(Beginning of The records)

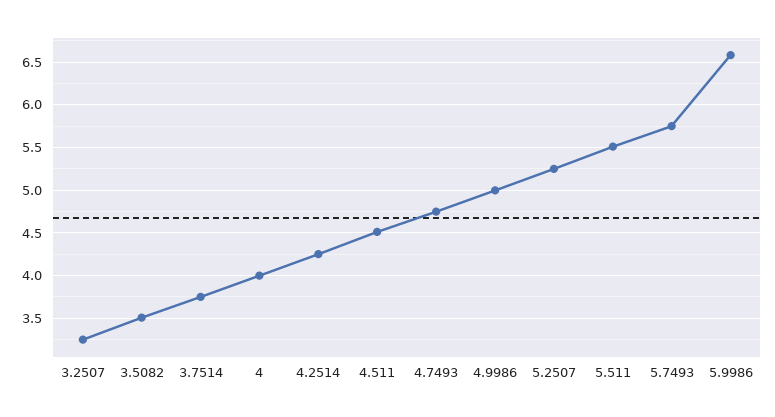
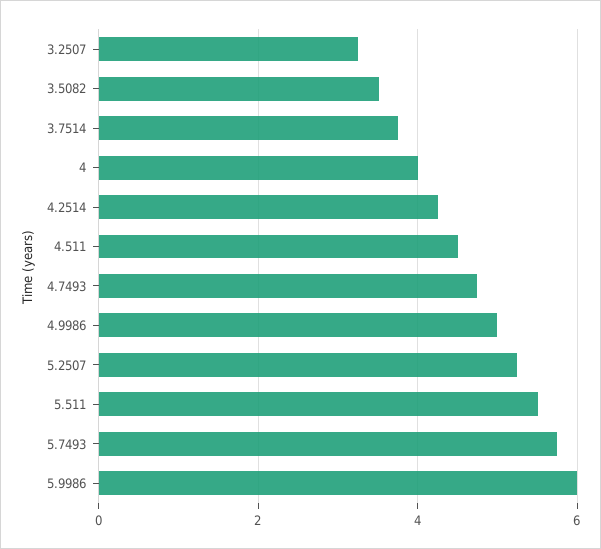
  {
    "3.2507": 3.3,
    "3.5082": 3.5,
    "3.7514": 3.8,
    "4": 4,
    "4.2514": 4.3,
    "4.511": 4.5,
    "4.7493": 4.7,
    "4.9986": 5,
    "5.2507": 5.3,
    "5.511": 5.5,
    "5.7493": 5.7,
-   "5.9986": 6.6
+   "5.9986": 6
  }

(End of The records)

*Required work*: Pictures stay out; reproduce every line of the records exactly.

*Finished task*:
  {
    "3.2507": 3.3,
    "3.5082": 3.5,
    "3.7514": 3.8,
    "4": 4,
    "4.2514": 4.3,
    "4.511": 4.5,
    "4.7493": 4.7,
    "4.9986": 5,
    "5.2507": 5.3,
    "5.511": 5.5,
    "5.7493": 5.7,
-   "5.9986": 6.6
+   "5.9986": 6
  }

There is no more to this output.